Note that MasterA did NOT execute the transaction:
69cf02cd-1731-11e3-9a19-002590854928:1-84680969:84680971-88716105,

Suggested fix:
We are not sure why the slave will/has not execute the transaction.
[14 Oct 2014 19:22] Van Stokes
We have tried this step to see if we can force the server to execute the missing GTID:

On server missing the GTID:

STOP SLAVE;
RESET SLAVE;
START SLAVE;

This did NOT work.
The SLAVE_IO retrieves the missing GTID from the master but will not execute it.
[15 Oct 2014 11:00] Van Stokes
FYI, restarting the MySQL server (application) with 

relay-log-recovery = 1

in the my.cnf appears to correct the issue.

Why must the MySQL server (i.e. the application) be restarted to correct this issue!?
[15 Oct 2014 11:28] Van Stokes
The implications of this issue is extremely serious. Did you notice that the skipped transaction was a DELETE? Now, AFTER many possible OTHER table changes have already been applied the OLD statement was applied (cart before the horse!).
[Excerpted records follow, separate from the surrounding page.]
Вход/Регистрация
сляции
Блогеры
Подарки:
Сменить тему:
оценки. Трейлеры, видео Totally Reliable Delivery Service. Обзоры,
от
The result is that table on the servers are now NOT in sync because of the order the application of the transactions. MasterA and SlaveD are NOT in sync with MasterB, MasterC and MasterD.

I see a massive flaw in the GTID concept. It's missing an important element. A database-table descriptor.

Current GTID schema: Server-UUID:Transaction-ID
Ex: 69cf02cd-1731-11e3-9a19-002590854928:84680970

Suggested new GTID schema: Server-UUID:Database-ID:Table-ID:Transaction-ID

Or, skip the whole server concept and bring it to the table level, assign a UUID per table. 

Suggested alternative GTID schema: Table-UUID:transaction-id

This way if a transaction is missing no further updates to the table are processed until the missing transaction is recovered. However, add a new option like slave-proceed-on-missing-gtid = 1.
[4 Nov 2014 16:20] Van Stokes
May be related to this bug report: http://bugs.mysql.com/bug.php?id=74687
[25 Apr 2018 9:52] MySQL Verification Team
Please check for related issue: https://bugs.mysql.com/bug.php?id=71529. Thanks.
[26 May 2018 1:00] Bugs System
No feedback was provided for this bug for over a month, so it is
being suspended automatically. If you are able to provide the
information that was originally requested, please do so and change
the status of the bug back to "Open".